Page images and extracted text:
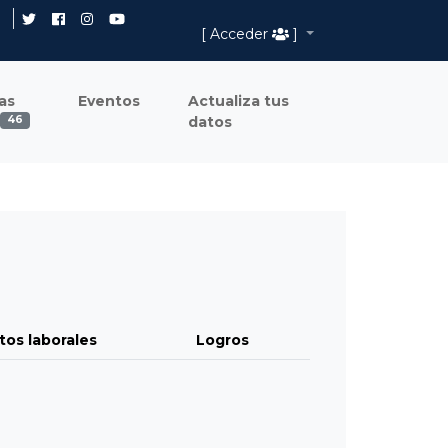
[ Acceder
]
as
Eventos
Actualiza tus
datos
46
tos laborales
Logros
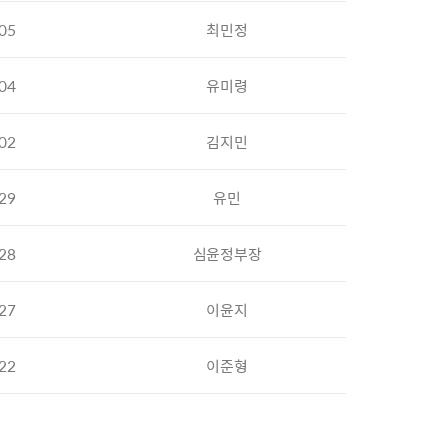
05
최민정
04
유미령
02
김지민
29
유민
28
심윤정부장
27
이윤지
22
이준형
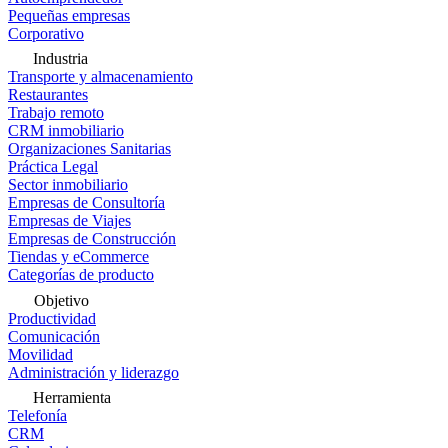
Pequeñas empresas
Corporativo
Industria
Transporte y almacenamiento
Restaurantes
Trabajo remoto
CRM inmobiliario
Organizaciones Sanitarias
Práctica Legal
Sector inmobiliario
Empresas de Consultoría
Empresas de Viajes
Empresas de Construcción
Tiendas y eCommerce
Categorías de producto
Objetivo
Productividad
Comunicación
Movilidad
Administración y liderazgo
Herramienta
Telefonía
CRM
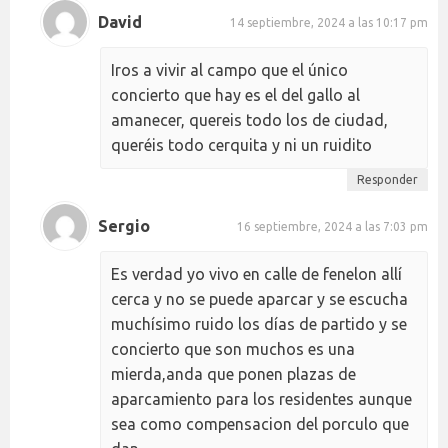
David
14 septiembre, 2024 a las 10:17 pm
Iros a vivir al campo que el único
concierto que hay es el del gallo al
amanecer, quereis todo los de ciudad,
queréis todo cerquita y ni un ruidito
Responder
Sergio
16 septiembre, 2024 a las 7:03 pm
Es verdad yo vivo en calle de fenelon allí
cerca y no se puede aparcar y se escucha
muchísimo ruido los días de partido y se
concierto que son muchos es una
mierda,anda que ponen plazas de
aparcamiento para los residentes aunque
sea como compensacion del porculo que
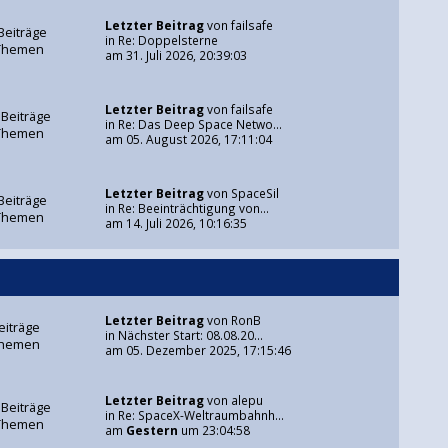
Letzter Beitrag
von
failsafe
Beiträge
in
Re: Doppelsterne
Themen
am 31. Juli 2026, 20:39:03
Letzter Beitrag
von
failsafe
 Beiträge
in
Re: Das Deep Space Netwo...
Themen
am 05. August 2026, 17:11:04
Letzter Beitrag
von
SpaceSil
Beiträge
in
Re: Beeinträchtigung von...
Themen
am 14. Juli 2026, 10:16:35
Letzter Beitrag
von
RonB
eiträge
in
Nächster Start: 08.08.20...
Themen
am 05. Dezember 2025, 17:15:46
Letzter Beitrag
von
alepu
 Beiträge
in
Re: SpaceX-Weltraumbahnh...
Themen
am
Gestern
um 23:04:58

YOUR ASSIGNMENT
Output the lines above as a Markdown table with the columns "Row" and "Line". Start at the first line and go on through the line with "sea como compensacion del porculo que", number each row, skip blank lines, and leave out the pictures.

EXERCISE SOLUTION
| Row | Line |
|---|---|
| 1 | [ Acceder |
| 2 | ] |
| 3 | as |
| 4 | Eventos |
| 5 | Actualiza tus |
| 6 | datos |
| 7 | 46 |
| 8 | tos laborales |
| 9 | Logros |
| 10 | 05 |
| 11 | 최민정 |
| 12 | 04 |
| 13 | 유미령 |
| 14 | 02 |
| 15 | 김지민 |
| 16 | 29 |
| 17 | 유민 |
| 18 | 28 |
| 19 | 심윤정부장 |
| 20 | 27 |
| 21 | 이윤지 |
| 22 | 22 |
| 23 | 이준형 |
| 24 | Pequeñas empresas |
| 25 | Corporativo |
| 26 | Industria |
| 27 | Transporte y almacenamiento |
| 28 | Restaurantes |
| 29 | Trabajo remoto |
| 30 | CRM inmobiliario |
| 31 | Organizaciones Sanitarias |
| 32 | Práctica Legal |
| 33 | Sector inmobiliario |
| 34 | Empresas de Consultoría |
| 35 | Empresas de Viajes |
| 36 | Empresas de Construcción |
| 37 | Tiendas y eCommerce |
| 38 | Categorías de producto |
| 39 | Objetivo |
| 40 | Productividad |
| 41 | Comunicación |
| 42 | Movilidad |
| 43 | Administración y liderazgo |
| 44 | Herramienta |
| 45 | Telefonía |
| 46 | CRM |
| 47 | David |
| 48 | 14 septiembre, 2024 a las 10:17 pm |
| 49 | Iros a vivir al campo que el único |
| 50 | concierto que hay es el del gallo al |
| 51 | amanecer, quereis todo los de ciudad, |
| 52 | queréis todo cerquita y ni un ruidito |
| 53 | Responder |
| 54 | Sergio |
| 55 | 16 septiembre, 2024 a las 7:03 pm |
| 56 | Es verdad yo vivo en calle de fenelon allí |
| 57 | cerca y no se puede aparcar y se escucha |
| 58 | muchísimo ruido los días de partido y se |
| 59 | concierto que son muchos es una |
| 60 | mierda,anda que ponen plazas de |
| 61 | aparcamiento para los residentes aunque |
| 62 | sea como compensacion del porculo que |